⟨
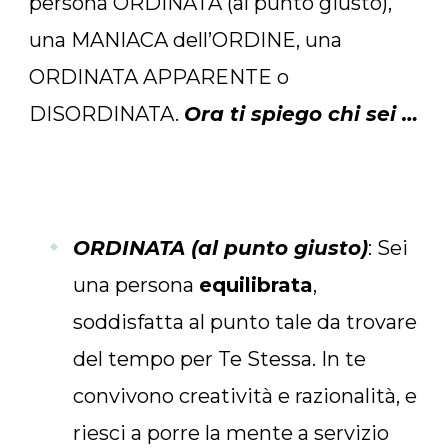
persona ORDINATA (al punto giusto),
una MANIACA dell’ORDINE, una
ORDINATA APPARENTE o
DISORDINATA.
Ora ti spiego chi sei …
ORDINATA (al punto giusto)
: Sei
una persona
equilibrata
,
soddisfatta al punto tale da trovare
del tempo per Te Stessa. In te
convivono creatività e razionalità, e
riesci a porre la mente a servizio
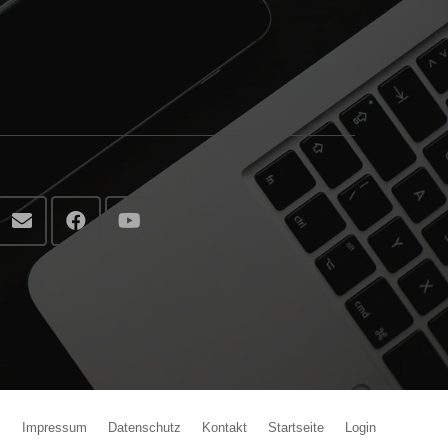
Impressum
Datenschutz
Kontakt
Startseite
Login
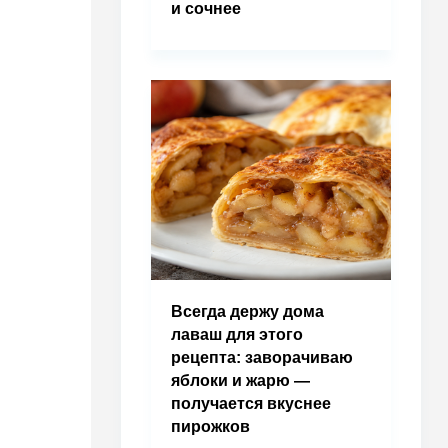
и сочнее
Всегда держу дома
лаваш для этого
рецепта: заворачиваю
яблоки и жарю —
получается вкуснее
пирожков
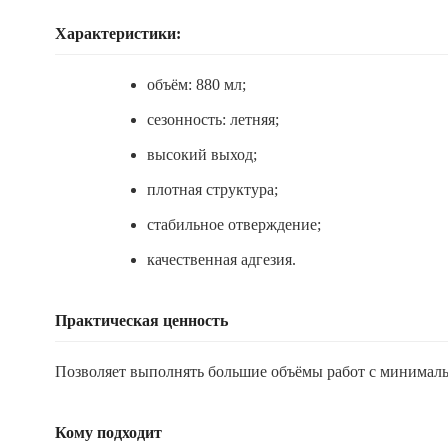
Характеристики:
объём: 880 мл;
сезонность: летняя;
высокий выход;
плотная структура;
стабильное отверждение;
качественная адгезия.
Практическая ценность
Позволяет выполнять большие объёмы работ с минималь
Кому подходит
⟩
Turn the text read from each item into a JSON list of strings, one string per line and no blank lines, covering every item in order. Leave the pictures out of the answer.

● **TASK SOLUTION**
[
  "persona ORDINATA (al punto giusto),",
  "una MANIACA dell’ORDINE, una",
  "ORDINATA APPARENTE o",
  "DISORDINATA.",
  "Ora ti spiego chi sei …",
  "ORDINATA (al punto giusto)",
  ": Sei",
  "una persona",
  "equilibrata",
  ",",
  "soddisfatta al punto tale da trovare",
  "del tempo per Te Stessa. In te",
  "convivono creatività e razionalità, e",
  "riesci a porre la mente a servizio",
  "Impressum",
  "Datenschutz",
  "Kontakt",
  "Startseite",
  "Login",
  "и сочнее",
  "Всегда держу дома",
  "лаваш для этого",
  "рецепта: заворачиваю",
  "яблоки и жарю —",
  "получается вкуснее",
  "пирожков",
  "Характеристики:",
  "объём: 880 мл;",
  "сезонность: летняя;",
  "высокий выход;",
  "плотная структура;",
  "стабильное отверждение;",
  "качественная адгезия.",
  "Практическая ценность",
  "Позволяет выполнять большие объёмы работ с минималь",
  "Кому подходит"
]